Natural Gas futures fell in early trading Friday as the latest projections showed lower cooling demand predictions. At 8:45 a.m. ET, the August Nymex contract was down 1.2 cents to $3.649/MMBtu. According to NatGasWeather, both the American and European weather models cut cooling demand from the forecast overnight. Overall, the pattern “remains hot enough to be bullish” from next Tuesday through July 15, although it is “not quite as remarkable in recent data as several Bcf in demand were shed for next week.”
The Natural Gas markets are expected to be volatile again on Friday as traders take positions ahead of the Fourth of July vacation, according to NatGasWeather. Meanwhile, the Energy Information Administration (EIA) revealed that the week ending June 25 saw a significantly larger-than-expected 76 Bcf infusion into US Natural Gas reserves. In addition, the EIA total was 3 Bcf higher than last year’s build for the same period, which was somewhat outside the range of predictions in critical surveys.
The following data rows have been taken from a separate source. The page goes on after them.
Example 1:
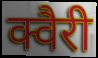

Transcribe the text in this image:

क्वैरी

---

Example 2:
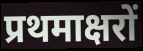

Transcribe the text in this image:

प्रथमाक्षरों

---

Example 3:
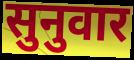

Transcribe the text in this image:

सुनुवार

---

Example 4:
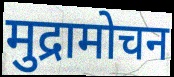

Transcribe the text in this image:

मुद्रामोचन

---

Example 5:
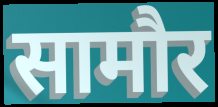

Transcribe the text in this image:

सामौर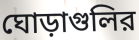
ঘোড়াগুলির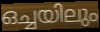
ഒച്ചയിലും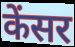
केंसर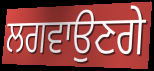
ਲਗਵਾਉਣਗੇ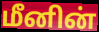
மீனின்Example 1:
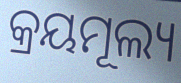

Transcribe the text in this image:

କ୍ରୟମୂଲ୍ୟ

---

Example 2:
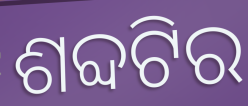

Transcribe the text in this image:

ଶବ୍ଦଟିର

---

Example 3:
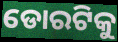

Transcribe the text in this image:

ଡୋରଟିକୁ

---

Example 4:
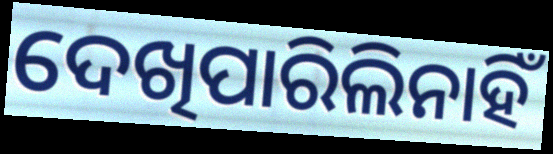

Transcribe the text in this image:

ଦେଖିପାରିଲିନାହିଁ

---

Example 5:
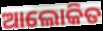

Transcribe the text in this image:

ଆଲୋକିତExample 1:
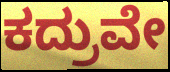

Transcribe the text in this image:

ಕದ್ರುವೇ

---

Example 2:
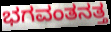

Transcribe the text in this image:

ಭಗವಂತನತ್ತ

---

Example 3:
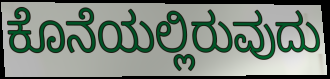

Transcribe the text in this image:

ಕೊನೆಯಲ್ಲಿರುವುದು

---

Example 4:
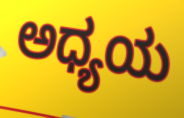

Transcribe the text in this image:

ಅಧ್ಯಯ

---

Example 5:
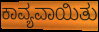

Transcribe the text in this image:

ಕಾವ್ಯವಾಯಿತುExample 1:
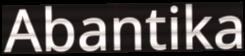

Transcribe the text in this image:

Abantika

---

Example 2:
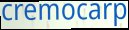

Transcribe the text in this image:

cremocarp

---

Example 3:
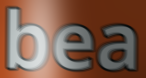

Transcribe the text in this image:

bea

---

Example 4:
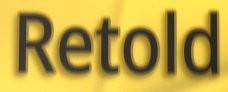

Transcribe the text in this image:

Retold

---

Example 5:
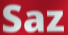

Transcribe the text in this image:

SazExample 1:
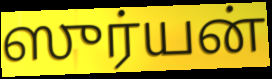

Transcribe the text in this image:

ஸுர்யன்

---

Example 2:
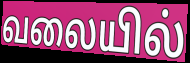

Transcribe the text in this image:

வலையில்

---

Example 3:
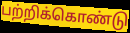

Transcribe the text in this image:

பற்றிக்கொண்டு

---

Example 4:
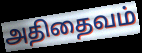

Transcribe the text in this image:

அதிதைவம்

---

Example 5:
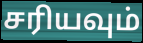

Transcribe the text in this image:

சரியவும்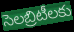
సెలబ్రిటీలకుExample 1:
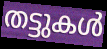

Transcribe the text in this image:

തട്ടുകൾ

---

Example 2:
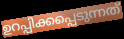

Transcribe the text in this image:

ഉറപ്പിക്കപ്പെടുന്നത്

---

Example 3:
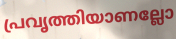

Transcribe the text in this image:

പ്രവൃത്തിയാണല്ലോ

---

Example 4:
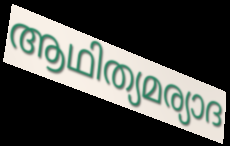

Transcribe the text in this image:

ആഥിത്യമര്യാദ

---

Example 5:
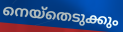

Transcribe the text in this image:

നെയ്തെടുക്കും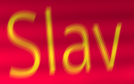
SlavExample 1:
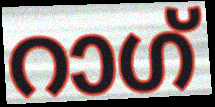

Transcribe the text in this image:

റാഗ്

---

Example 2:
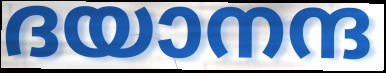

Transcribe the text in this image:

ദയാനന്ദ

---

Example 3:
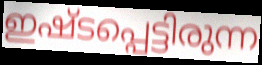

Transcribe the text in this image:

ഇഷ്ടപ്പെട്ടിരുന്ന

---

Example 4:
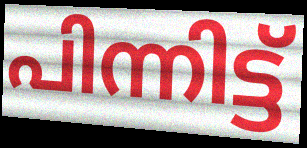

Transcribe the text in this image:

പിന്നിട്ട്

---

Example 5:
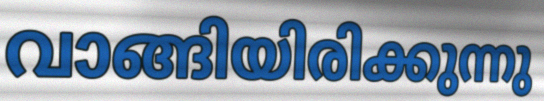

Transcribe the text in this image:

വാങ്ങിയിരിക്കുന്നു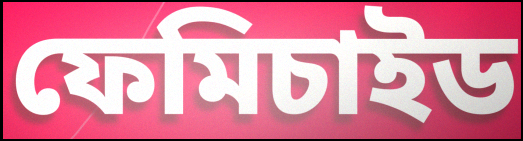
ফেমিচাইড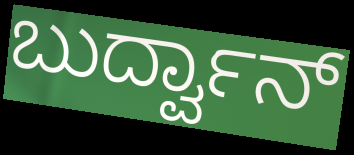
ಬುರ್ದ್ವಾನ್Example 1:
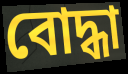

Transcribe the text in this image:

বোদ্ধা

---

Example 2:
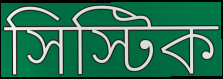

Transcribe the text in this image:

The average over the previous five years was 65 Bcf. According to the EIA, total working gas in storage increased to 2,558 Bcf last week, down 510 Bcf from a year earlier and 143 Bcf from the five-year average. A roughly 2 Bcf/d disruption in supply streaming out of the Northeast due to difficulties at a MarkWest plant, according to TPH analysts, is another major driver for Natural Gas prices this week, in addition to power generation. At 8:45 a.m. ET, August crude oil futures were down 10 cents to $75.13/bbl.